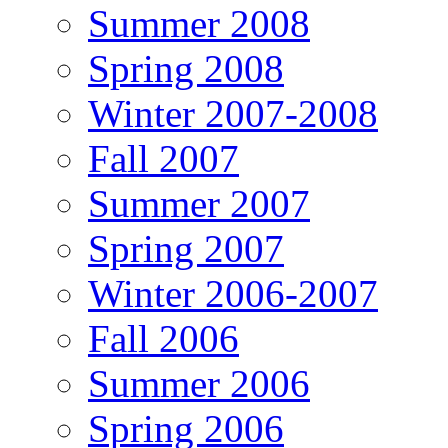
Summer 2008
Spring 2008
Winter 2007-2008
Fall 2007
Summer 2007
Spring 2007
Winter 2006-2007
Fall 2006
Summer 2006
Spring 2006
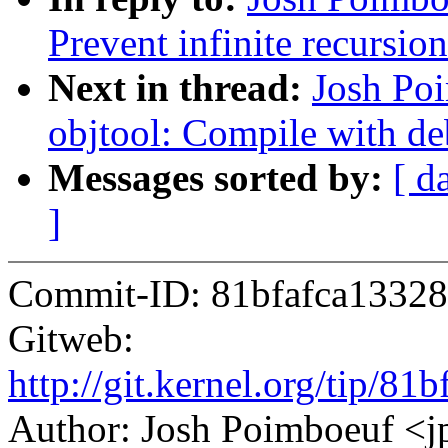
Prevent infinite recursio
Next in thread:
Josh Po
objtool: Compile with d
Messages sorted by:
[ d
]
Commit-ID: 81bfafca1332
Gitweb:
http://git.kernel.org/tip
Author: Josh Poimboeuf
========
• _Your assignment_: Find the lines in the material above that include the string "Spring", and state how many there are without any other text.

• _Task response_: 3